Atwell Ferguson, Golden Gates Supermarket’s general manager, told Tribune Business that some of the extra 38 items set for inclusion in the price control regime from Monday, October 17, are “the only things that were helping the businesses to survive”
“Way back in 1972 they went up by 23 percent,” he added of price-controlled mark-ups, “and then all types of taxes increased from 1997 to now. Even the Bahamas Power and Light (BPL) rate has been increased. I just don’t know how the business is going to make it.”
While there was nothing wrong with the Government’s efforts to make groceries more affordable for Bahamians, Mr Ferguson argued that the effort “should be from the top down and not from the bottom up”. He added: “The government should be the first persons to start to reduce taxes, but instead they increase taxes and it comes down to us to pay it.
“This will hurt us and I don’t understand it. There is global inflation and I understand that. But the Government is not doing anything to help the businesses, yet they want the businesses to help the people and then they take all of the credit.”
Philip Davis KC, in his national address on Tuesday evening, unveiled a major expansion of the price control regime to 38 extra foods, medicines and other essentials in a bid to combat soaring inflation that has “made life even more unaffordable” for many Bahamians.
He pledged that the Government is doing more to tackle the country’s cost of living “crisis” while acknowledging that prices have risen “across the board faster than they have for many decades”. Emphasising that the price control regime’s expansion is for a six-month trial period, he told Bahamians: “Tonight, I want to announce that we have added 38 new items to be subject to price controls in our country.
“We are limiting the wholesale and retail mark-up of everyday items like diapers, and food like chicken, eggs, bread, bananas, apples, oranges, broccoli, onions and potatoes. These items are being added for at least a six-month period, at which point we will review and evaluate the impact on businesses and consumers.
“We are also reducing the profit margin on price-controlled drugs, providing additional relief to Bahamians.
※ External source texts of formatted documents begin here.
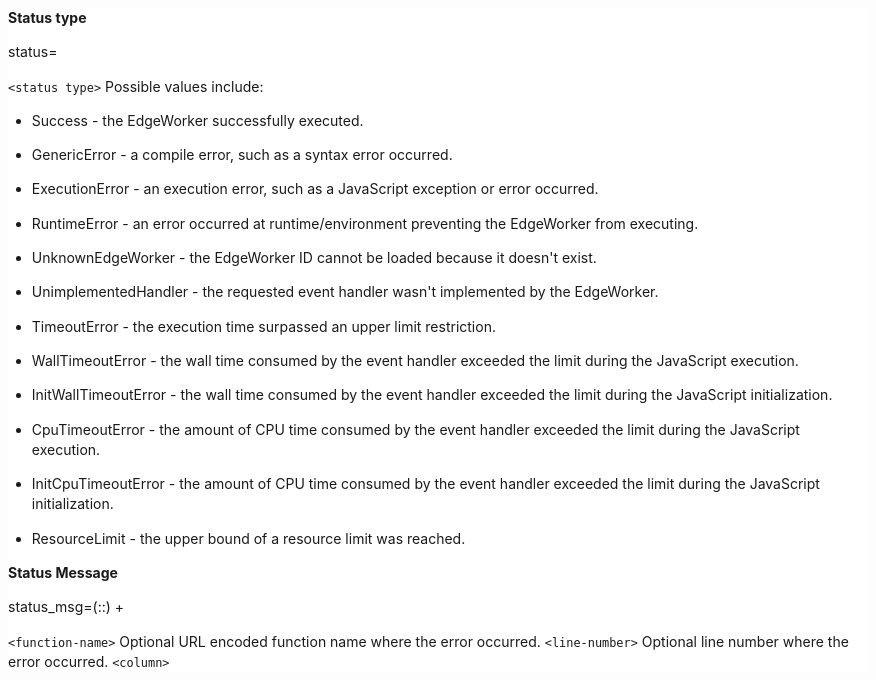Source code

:<td style=vertical-align:top><strong>Status type</strong>

status=<code><status type></code></td>

<td style=vertical-align:top><code>&lt;status type&gt;</code></td>

<td>Possible values include:

- Success - the EdgeWorker successfully executed.

- GenericError - a compile error, such as a syntax error occurred.

- ExecutionError - an execution error, such as a JavaScript exception or error occurred.

- RuntimeError - an error occurred at runtime/environment preventing the EdgeWorker from executing.

- UnknownEdgeWorker - the EdgeWorker ID cannot be loaded because it doesn't exist.

- UnimplementedHandler - the requested event handler wasn't implemented by the EdgeWorker.

- TimeoutError - the execution time surpassed an upper limit restriction.

- WallTimeoutError - the wall time consumed by the event handler exceeded the limit during the JavaScript execution.

- InitWallTimeoutError - the wall time consumed by the event handler exceeded the limit during the JavaScript initialization.

- CpuTimeoutError - the amount of CPU time consumed by the event handler exceeded the limit during the JavaScript execution.

- InitCpuTimeoutError - the amount of CPU time consumed by the event handler exceeded the limit during the JavaScript initialization.

- ResourceLimit - the upper bound of a resource limit was reached.

</td>

</tr>

<tr>

<td rowspan="4"; style=vertical-align:top><strong>Status Message</strong>

status_msg=(<code><function-name></code>:<code><line-number></code>:<code><column></code>) + <code><error-description></code></td>

<td><code>&lt;function-name&gt;</code></td>

<td>Optional URL encoded function name where the error occurred.</td>

</tr>

<tr>

<td><code>&lt;line-number&gt;</code></td>

<td>Optional line number where the error occurred.</td>

</tr>

<tr>

<td><code>&lt;column&gt;</code></td>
During an inflation emergency it’s important to take the steps we can to improve affordability.” The price control regime’s expansion, which also involves an increase in the number of inspectors, is designed to work in tandem with the minimum wage increase to help further offset inflation’s impact on vulnerable, low income Bahamians.
Price controls have always been a controversial instrument among the private sector - especially those companies and businesses impacted by them. They were imposed by the Government decades ago to prevent what it viewed as an unscrupulous merchant class from exploiting lower income Bahamians by unreasonably hiking the price of food staples and other essential products, thus placing them out of reach while undermining living standards.
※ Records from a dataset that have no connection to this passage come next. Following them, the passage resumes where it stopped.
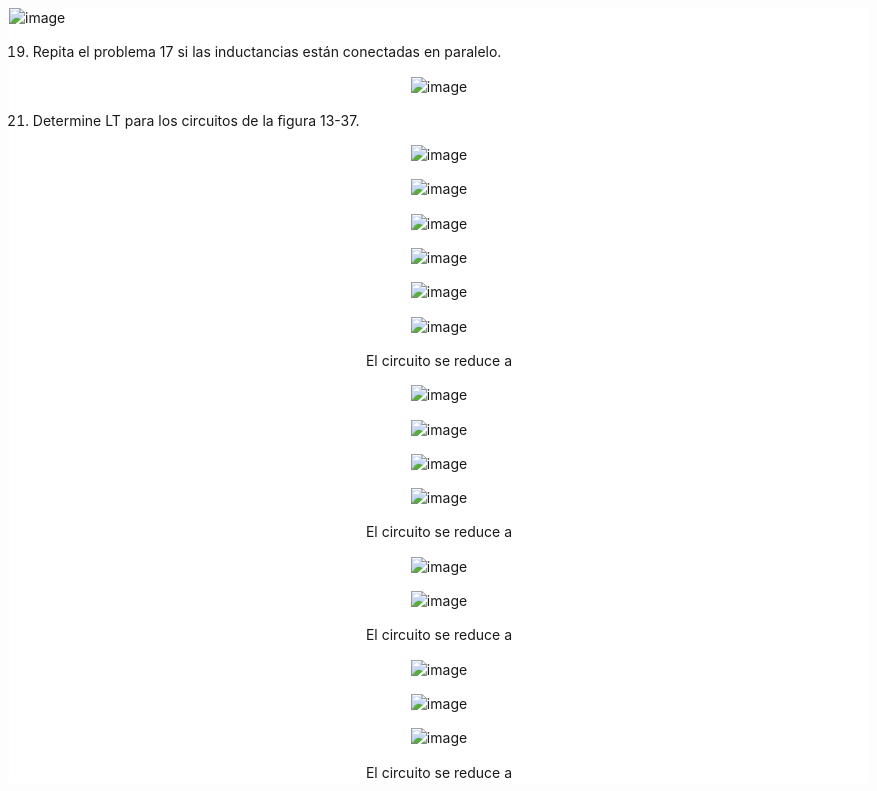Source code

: ![image](https://user-images.githubusercontent.com/84430867/129661746-700b04d4-9824-4e4d-ad8d-55902511ac3a.png)

</div>

19. Repita el problema 17 si las inductancias están conectadas en paralelo.

<div align="center">
  
![image](https://user-images.githubusercontent.com/84430867/129663075-2f17293e-d3bd-4068-891d-e8ed8074434a.png)

</div>

21. Determine LT para los circuitos de la ﬁgura 13-37.

<div align="center">
  
![image](https://user-images.githubusercontent.com/84430867/128588411-1a90abdc-a81e-44be-9695-2476874bed7a.png)

![image](https://user-images.githubusercontent.com/84430867/129664184-b3dfbffb-70d4-477d-b5d4-844f36e69b26.png)
  
![image](https://user-images.githubusercontent.com/84430867/128588438-94873541-2059-4826-b8cf-6e5e41c91516.png)

![image](https://user-images.githubusercontent.com/84430867/129664207-c97f0c7b-d51f-488e-b359-315b520f2497.png)
  
![image](https://user-images.githubusercontent.com/84430867/128588475-c26dc658-686c-4b96-a6f9-33fbcbbece15.png)
  
![image](https://user-images.githubusercontent.com/84430867/129665960-e01a972c-ac81-4022-a720-3e15ad82d2ad.png)

El circuito se reduce a
  
![image](https://user-images.githubusercontent.com/84430867/129666235-7919727d-d947-4c7b-88a7-5c65ef439860.png)
  
![image](https://user-images.githubusercontent.com/84430867/129666406-531d245b-93f1-45ab-9b55-0d480caa8374.png)

![image](https://user-images.githubusercontent.com/84430867/128588481-880b6cf7-8e62-4b64-99b7-409919770bf9.png)

![image](https://user-images.githubusercontent.com/84430867/129668035-fc5f0aaf-301b-44b5-a643-1a7c309e1cc0.png)
  
El circuito se reduce a
  
![image](https://user-images.githubusercontent.com/84430867/129666587-3e2772f6-50dc-4666-88d2-5a6affeeb0f8.png)
  
![image](https://user-images.githubusercontent.com/84430867/129668405-122aab7a-9e29-4610-8f4e-b3dad7ad6513.png)
  
El circuito se reduce a
  
![image](https://user-images.githubusercontent.com/84430867/129666627-d1aa6f03-6d20-43e5-a1a9-9f95cb261bbe.png)
  
![image](https://user-images.githubusercontent.com/84430867/129674779-b9e7569e-a49b-4596-b6fc-0c66b07136d0.png)

![image](https://user-images.githubusercontent.com/84430867/128588488-aaee0ad4-510a-42ec-9c3b-c22ad01d4e75.png)

El circuito se reduce a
However, opponents argue they are an anachronism that have no place in a modern 21st century economy. The private sector views price controls as an inefficient, distortionary mechanism that creates more unintended consequences than the supposed problems they solve. They can result in product shortages, while retailers and wholesalers have to increase prices and margins on non-price controlled items to compensate for selling these goods as effective “loss leaders”.
Andrew Higgs, general manager of WHIM Automotive, said he does not believe in price controls and hit out at a “farce” that governments make consumers believe they are looking out for them through using them. “They just don’t work,” he added.